TÂCHE =
Pouvez-vous renvoyer mot pour mot le passage de l'extrait du document sur la députation de la chambre des communes, depuis « Un fait à noter » jusqu'à « couvrit de huées. » inclus ?

EXTRAIT DU DOCUMENT =
# # # # #

Un fait à noter ici, c’est que la députation de la chambre des communes, malgré les bienveillantes intentions qui l’animaient, fut très mal reçue de la population de Londres. Il suffisait que la Chambre eût conseillé à la reine de céder encore pour que l’irritation publique se manifestât. Au moment où les députés entrèrent dans la maison de la reine, au moment où ils en sortirent, la foule qui se pressait dans la rue les couvrit de huées.

# # # # #

DONNÉES FOURNIES =
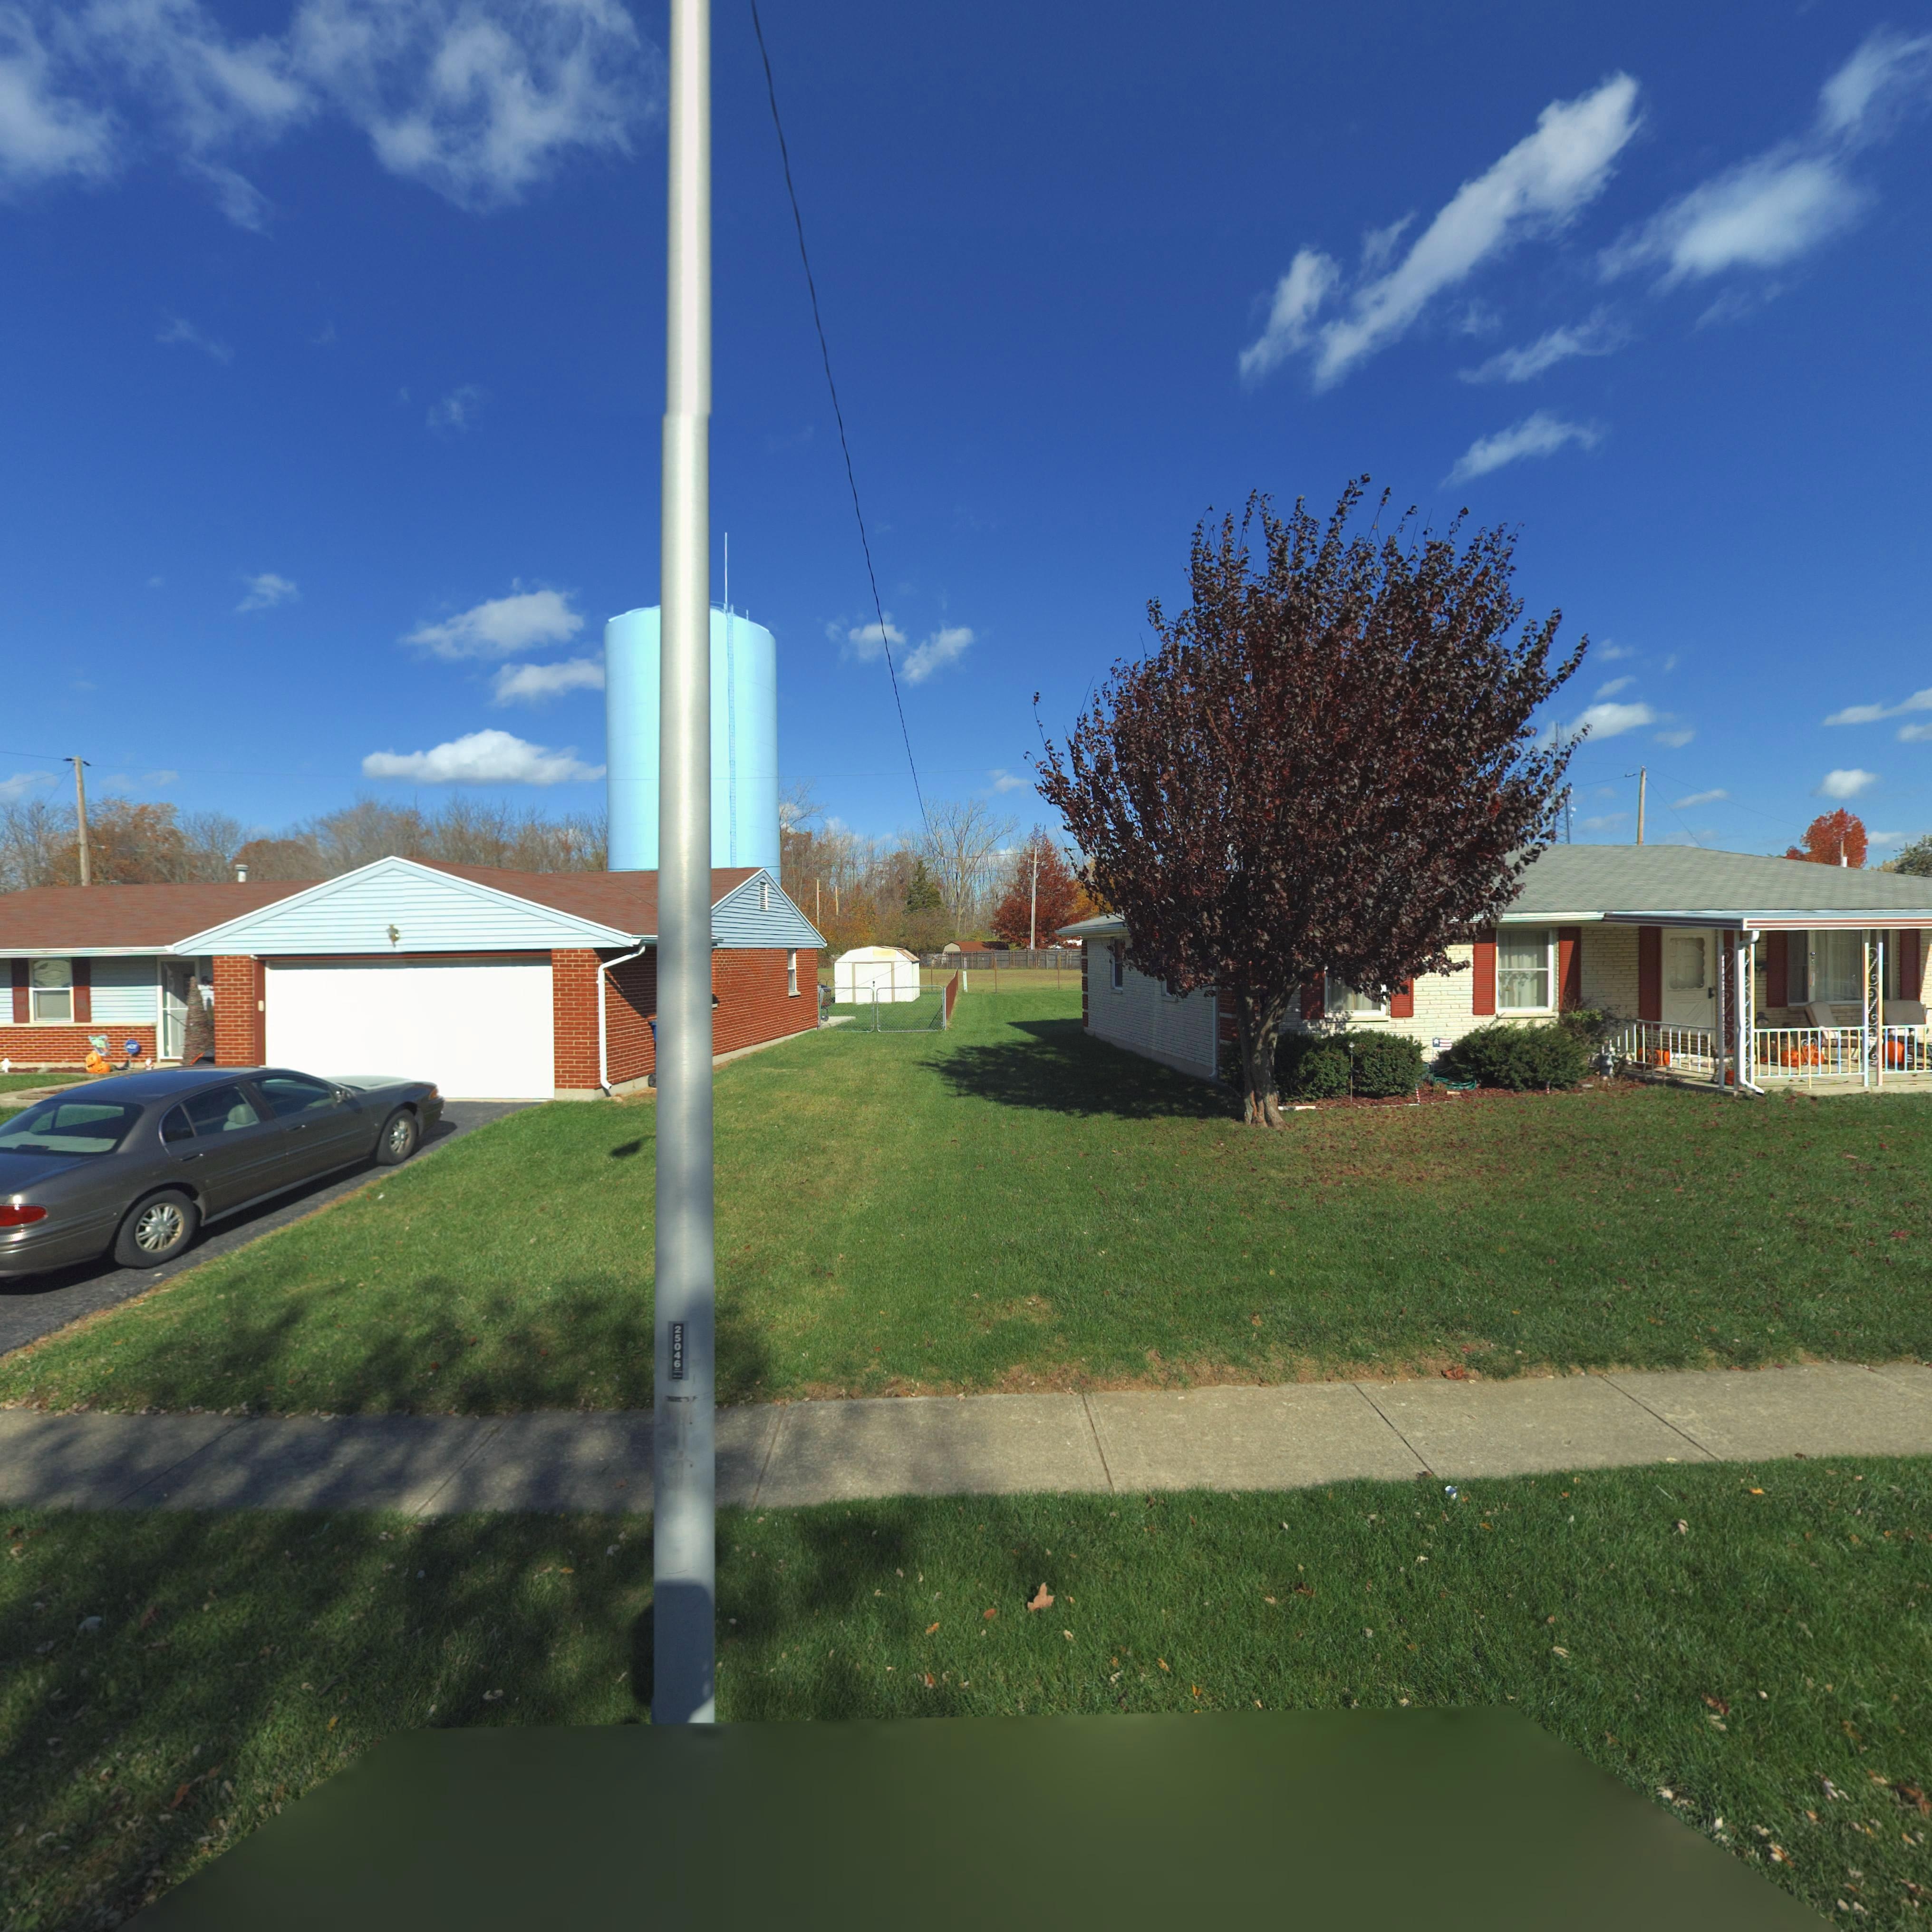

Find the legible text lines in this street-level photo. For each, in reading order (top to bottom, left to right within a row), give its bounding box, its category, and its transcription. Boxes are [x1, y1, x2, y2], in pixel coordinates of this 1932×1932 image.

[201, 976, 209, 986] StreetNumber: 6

# # # # #

RÉPONSE COMPLÈTE =
Un fait à noter ici, c’est que la députation de la chambre des communes, malgré les bienveillantes intentions qui l’animaient, fut très mal reçue de la population de Londres. Il suffisait que la Chambre eût conseillé à la reine de céder encore pour que l’irritation publique se manifestât. Au moment où les députés entrèrent dans la maison de la reine, au moment où ils en sortirent, la foule qui se pressait dans la rue les couvrit de huées.